David Dulin and his colleagues, including VU biophysicist Gijs Wuite, will investigate the key determinants in coronavirus multiplication to reveal potential new targets for antiviral drug development. At the same time, the consortium led by Jeroen Koelemeij will use quantum technology to explore both the known and unknown laws of physics with far greater precision than before. A project in which VU physicists Rick Bethlem and Wim Ubachs will collaborate is also subsidized within the Open Competition. In this project called "Using cold molecules to search for fundamental asymmetry”, which is led by the University of Groningen, the researchers will put the Standard Model of particle physics to the test and search for fundamental asymmetry.
In search of the coronavirus Achilles’ heel
Though COVID19-vaccines are available, we need to understand how the virus replicates within the cell in order to develop new antiviral drugs. New drugs will protect people against lengthy hospitalizations, long-COVID, and future new variants that make vaccinated people ill. VU biophysicists David Dulin and Gijs Wuite will investigate the coronavirus Achilles’ heel, namely how coronaviruses multiply their genetic material and how the genetic material is packed into new viral particles. They bring together an interdisciplinary team of virologists, experimental and theoretical physicists from Utrecht, Groningen and Delft to uncover the very early stages of coronavirus infection.

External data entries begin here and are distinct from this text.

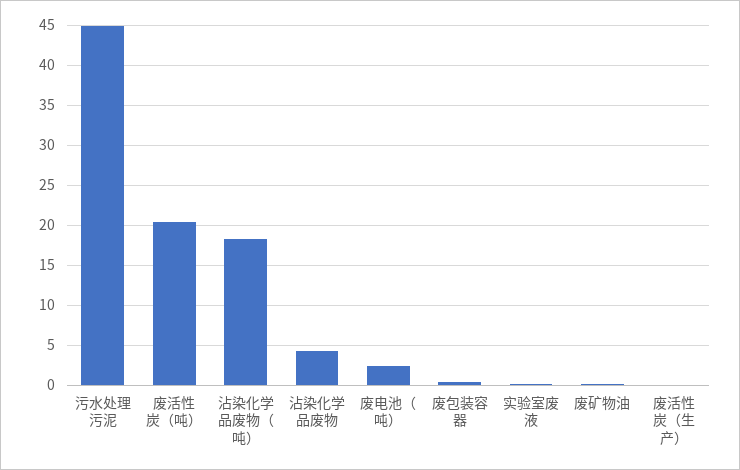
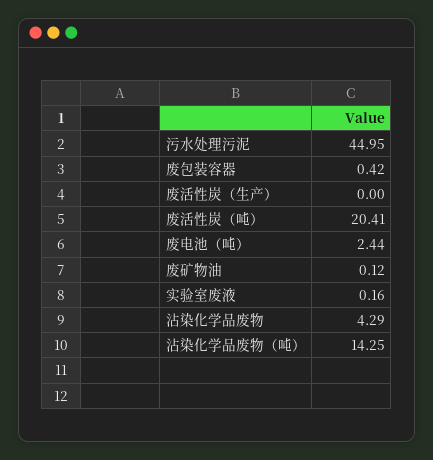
  {
    "污水处理污泥": 44.95,
    "废活性炭（吨）": 20.41,
-   "沾染化学品废物（吨）": 18,
+   "沾染化学品废物（吨）": 14.25,
    "沾染化学品废物": 4.29,
    "废电池（吨）": 2.44,
    "废包装容器": 0.42,
    "实验室废液": 0.16,
    "废矿物油": 0.12,
    "废活性炭（生产）": 0
  }

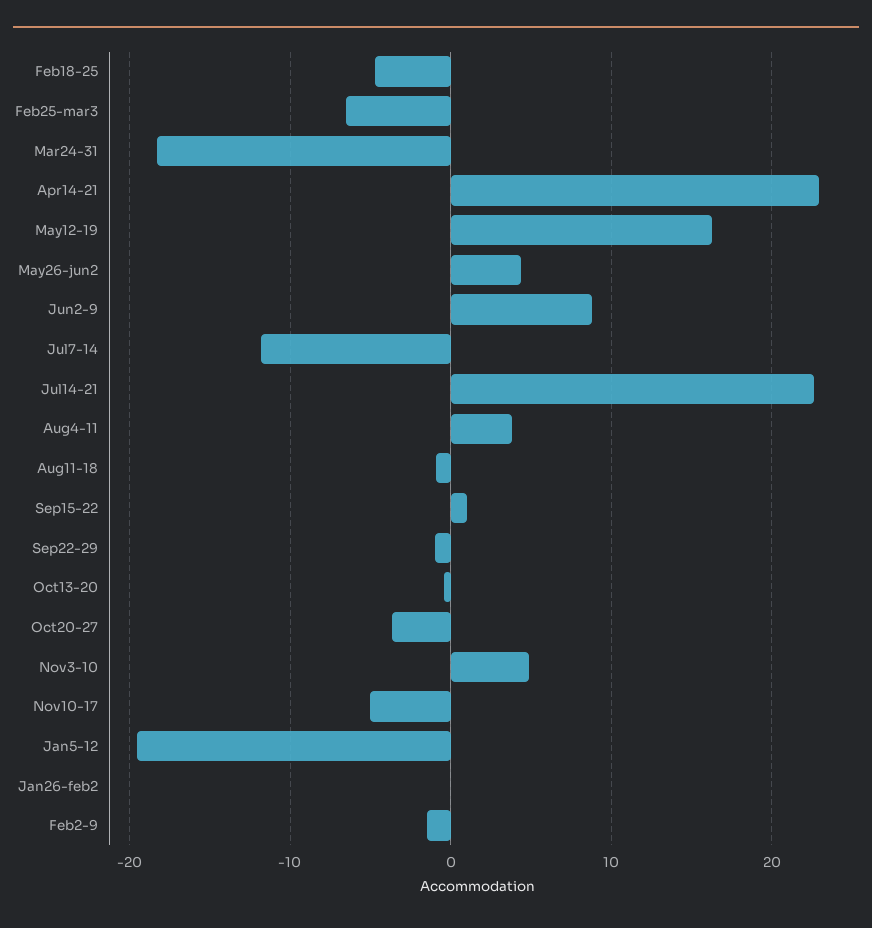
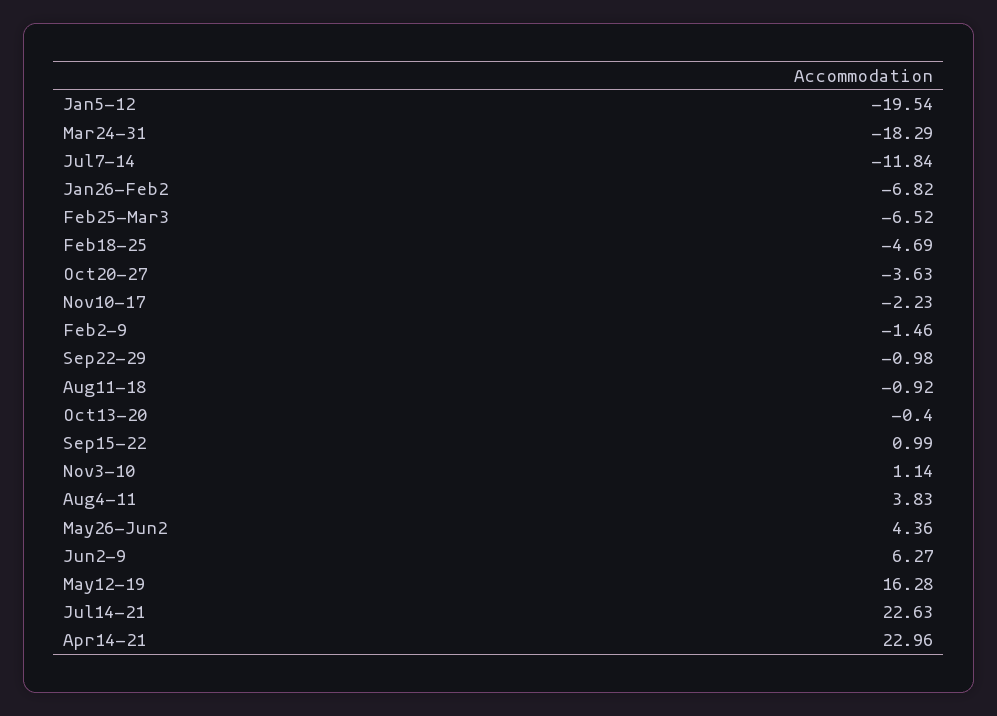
  {
    "Feb18-25": -4.69,
    "Feb25-mar3": -6.52,
    "Mar24-31": -18.29,
    "Apr14-21": 22.96,
    "May12-19": 16.28,
    "May26-jun2": 4.36,
-   "Jun2-9": 9,
+   "Jun2-9": 6.27,
    "Jul7-14": -11.84,
    "Jul14-21": 22.63,
    "Aug4-11": 3.83,
    "Aug11-18": -0.92,
    "Sep15-22": 0.99,
    "Sep22-29": -0.98,
    "Oct13-20": -0.4,
    "Oct20-27": -3.63,
-   "Nov3-10": 5,
+   "Nov3-10": 1.14,
-   "Nov10-17": -5,
+   "Nov10-17": -2.23,
    "Jan5-12": -19.54,
-   "Jan26-feb2": 0,
+   "Jan26-feb2": -6.82,
    "Feb2-9": -1.46
  }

Quantum tools for searches for new laws of physics in atoms and molecules
The known laws of physics such as quantum mechanics and Einstein’s theory of relativity have proven to be very successful. At the same time, science is faced with mysterious observations that point to the existence of (yet undiscovered) higher laws of physics, including possible new particles and forces of nature. A consortium of researchers of VU and UvA will deploy quantum technology for extremely precise investigations of single atoms and molecules, for which very accurate theoretical predictions exist. In this way, both the known and the unknown laws of physics will be explored, and with far greater precision than before. In addition to project leader Koelemeij and collaborators at the University of Amsterdam, Kjeld Eikema and Max Beyer of VU Amsterdam will also work on this research.
NWO Open Competition Domain Science-XL
NWO has awarded a total of 21 projects an XL grant within the Open Competition of the NWO Domain Science (ENW). In this programme, researchers in collaboration (consortia) can submit research proposals for curiosity-driven, fundamental research. The projects will largely start this year and last an average of five years.